Gov. Terry Branstad said Friday he would be willing to consider legislation that established state regulations for the use of unmanned aerial surveillance drones in Iowa.
Bills have been introduced in both chambers of the Iowa Legislature this session that seek to protect members of the public and their right to privacy as drone technology advances and become more accessible for private and public uses.
Speaking to reporters after appearing on Iowa Public Television’s “Iowa Press” show, Branstad said he would be willing to consider placing restrictions on the use of drones in Iowa.
The five-term GOP governor said the devices could be effective tools for law enforcement in some situations, but such uses would have to be balanced with citizens’ constitutional rights and concern for potentially unintended consequences so policymakers “need to carefully think this through.”
“We certainly don’t want government spying on people with drones,” Branstad said. “On the other hand, there can be legitimate private uses for drones, so I think we’ve got to be very careful and very thoughtful on the way this is dealt with.”

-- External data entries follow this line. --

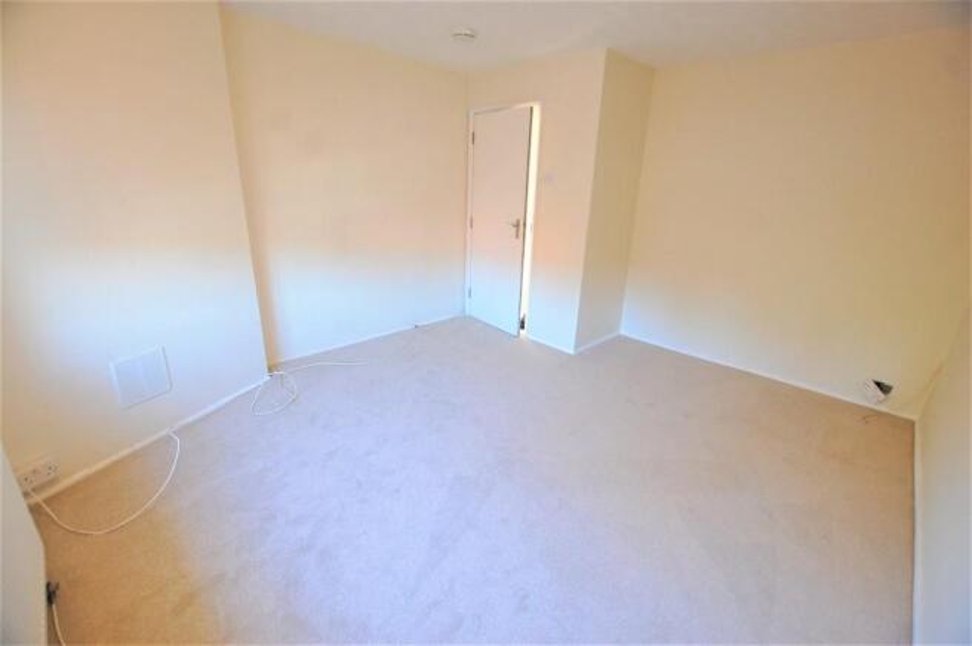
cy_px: 323
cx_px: 486
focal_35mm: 15
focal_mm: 10
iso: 400
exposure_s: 1/60
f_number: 4
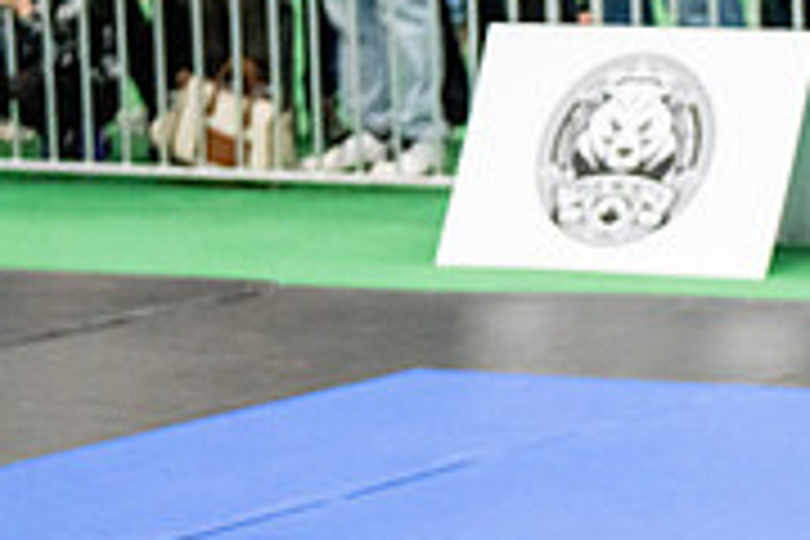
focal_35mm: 226
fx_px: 5085
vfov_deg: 6.1
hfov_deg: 8.9
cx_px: 1224
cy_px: 587
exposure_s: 1/640
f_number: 2.8
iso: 4000
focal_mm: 70
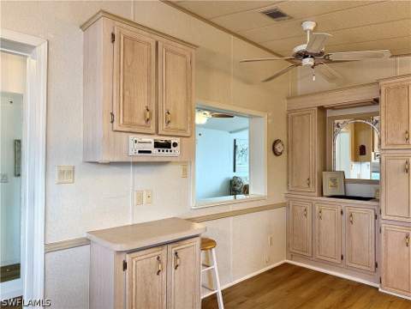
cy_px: 154
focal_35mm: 24
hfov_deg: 71.6
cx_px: 206
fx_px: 285
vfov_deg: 56.8
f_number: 1.78
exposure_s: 1/120
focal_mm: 6.76
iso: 125
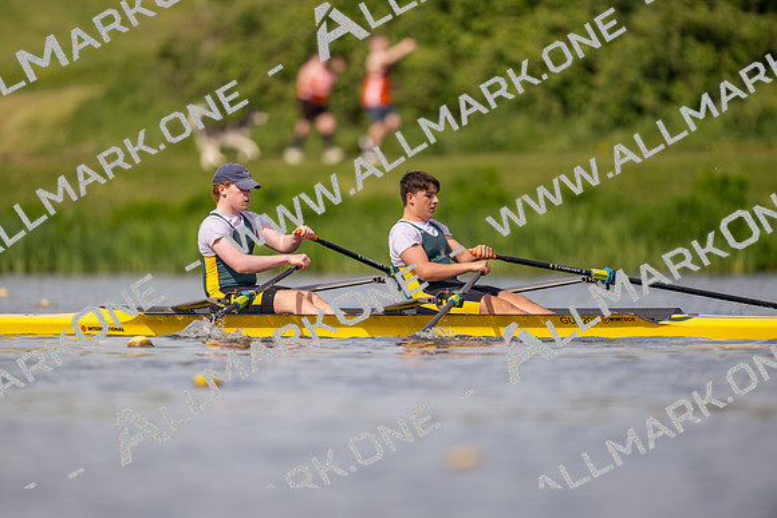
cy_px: 259
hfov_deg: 3.4
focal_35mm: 600
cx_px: 388
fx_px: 12952
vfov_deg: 2.3
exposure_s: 1/2500
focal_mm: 600
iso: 250
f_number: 4
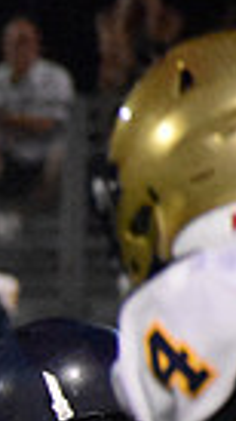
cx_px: -638
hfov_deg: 1.0
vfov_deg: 1.7
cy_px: 506
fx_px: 14104
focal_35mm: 1267
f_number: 5.3
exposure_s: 1/400
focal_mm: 190
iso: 12800
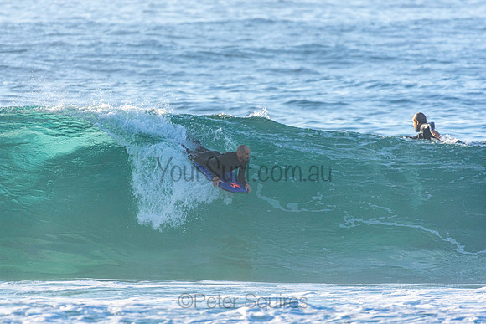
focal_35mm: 750
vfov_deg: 1.8
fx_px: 10127
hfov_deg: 2.7
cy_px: 162
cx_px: 243
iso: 320
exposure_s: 1/1250
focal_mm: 500
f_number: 5.6
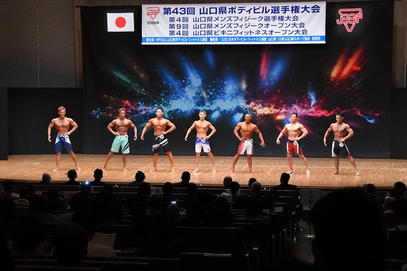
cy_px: 136
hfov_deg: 27.0
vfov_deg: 18.2
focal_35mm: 75
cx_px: 204
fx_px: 848
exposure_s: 1/400
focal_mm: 50
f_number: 5.6
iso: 8000
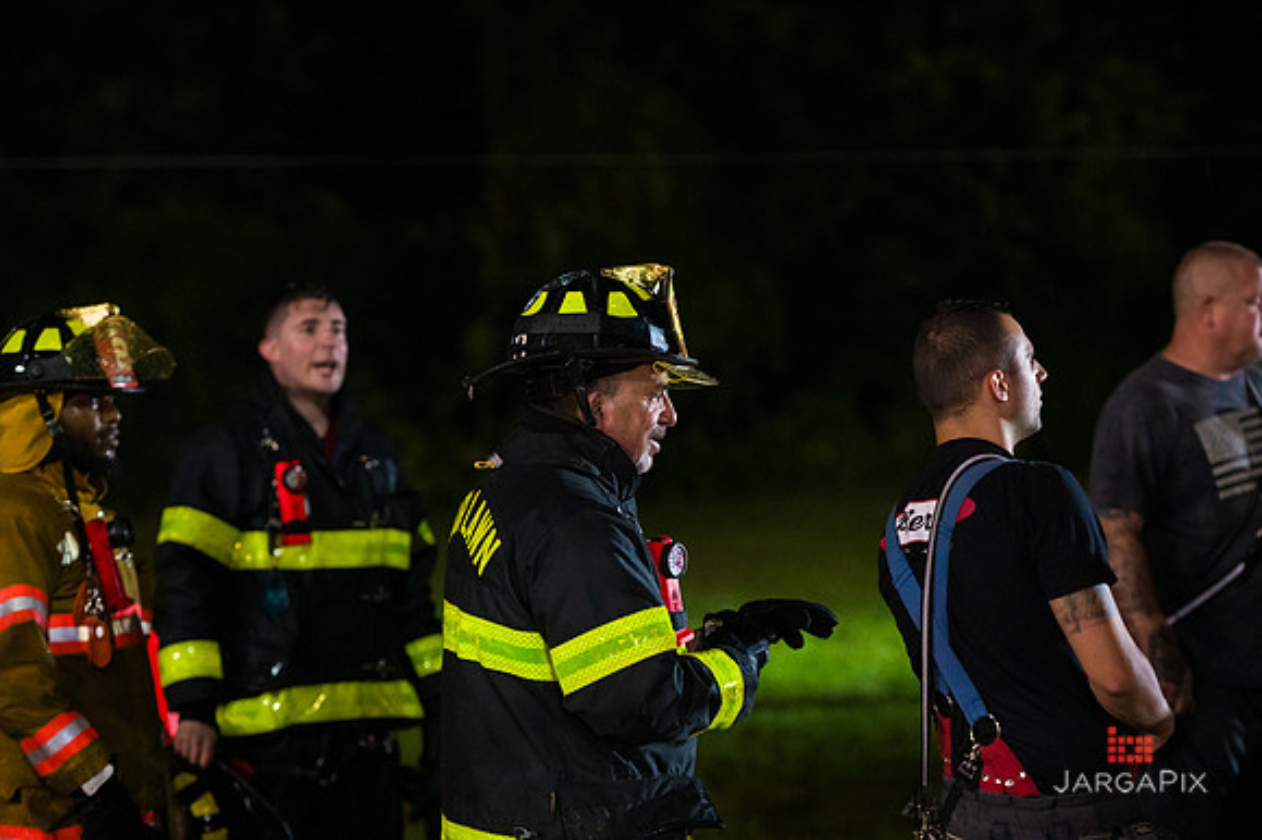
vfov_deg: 11.0
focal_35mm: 125
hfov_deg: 16.4
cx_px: 631
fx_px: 4379
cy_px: 420
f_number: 3.2
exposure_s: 1/200
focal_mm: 125
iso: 12800
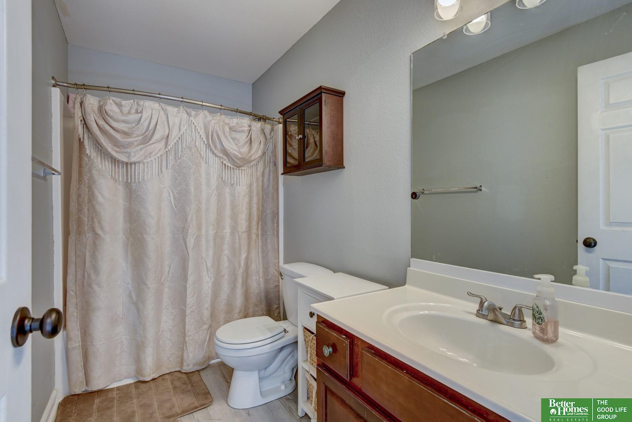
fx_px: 421
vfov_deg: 53.2
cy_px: 211
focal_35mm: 24
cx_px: 316
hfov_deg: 73.7
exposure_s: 1/5
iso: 400
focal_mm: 24
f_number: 8
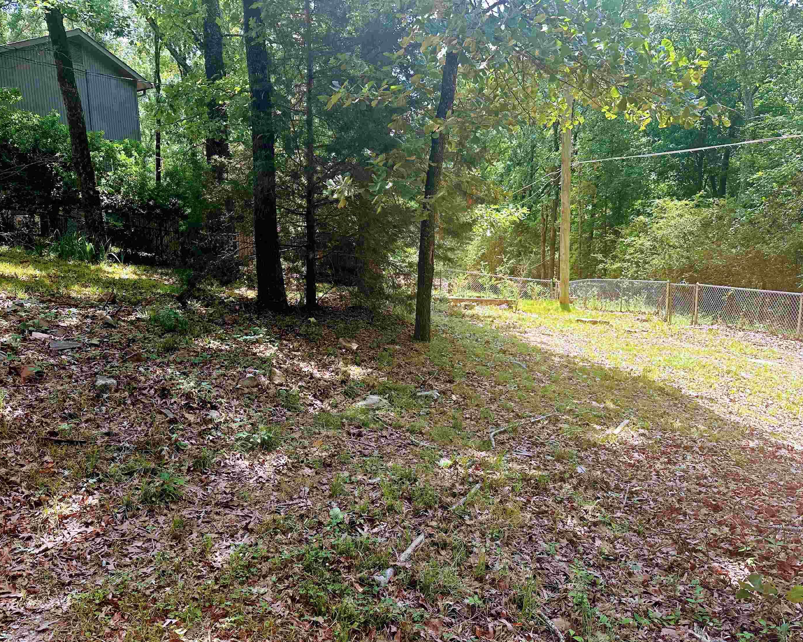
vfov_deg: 54.9
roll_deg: +1.2
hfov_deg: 66.0
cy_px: 334
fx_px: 618
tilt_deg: -9.2
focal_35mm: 26
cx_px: 397
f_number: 1.78
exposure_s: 1/357
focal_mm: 6.86
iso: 80
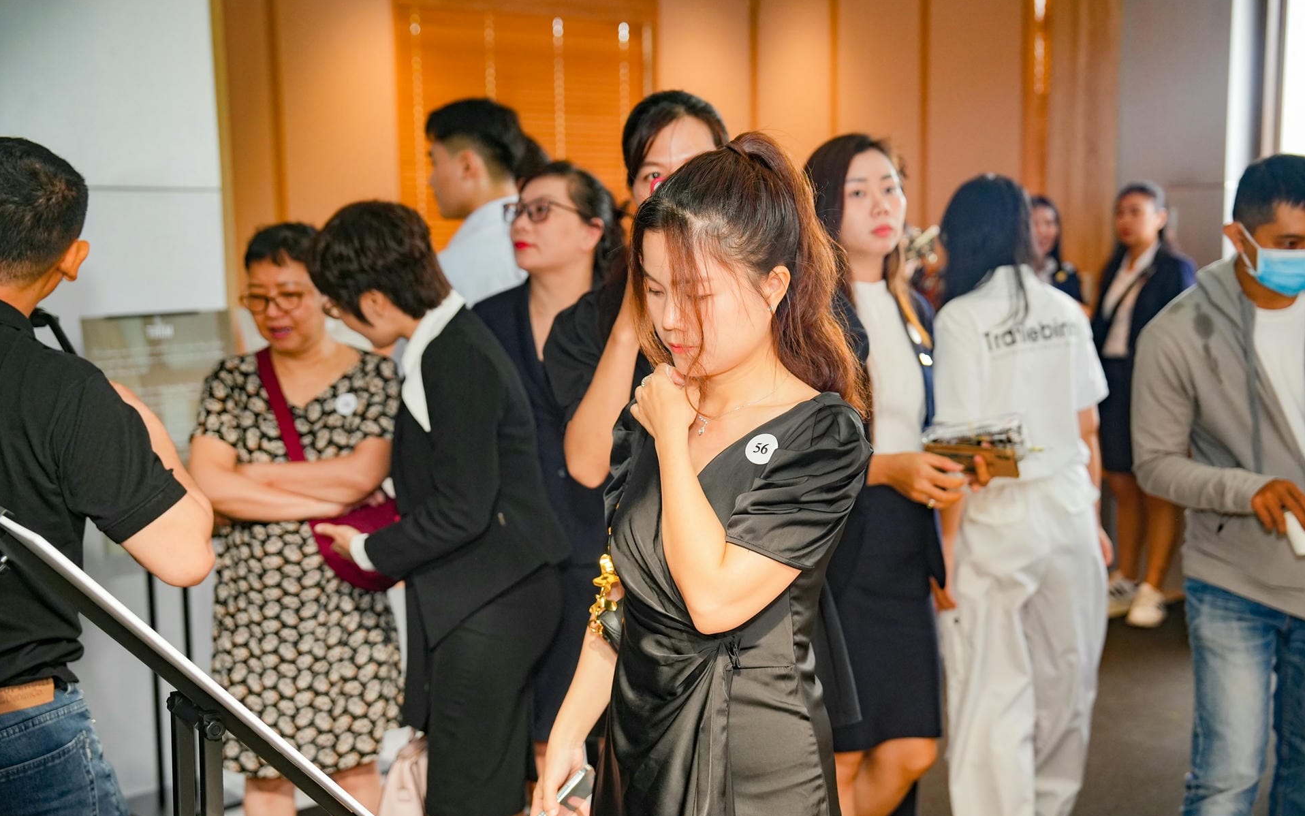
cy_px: 433
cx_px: 652
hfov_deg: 41.8
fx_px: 1707
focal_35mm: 48
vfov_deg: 26.9
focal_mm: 47
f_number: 3.2
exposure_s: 1/200
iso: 1000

Currently, Iowa does not have laws concerning drone use. In 2013, 13 states enacted drone-related legislation, according to the National Conference of State Legislatures.
Members of a House public safety subcommittee began discussions this week on legislation that would allow law enforcement agencies and state officials to use drones but only under certain circumstances, including life-threatening emergencies. In many cases, agencies would have to obtain warrants before using the unmanned aerial vehicles.
The proposed bill also would prohibit drones equipped with weapons or capabilities of emitting sounds and would provide penalties if the law isn’t followed.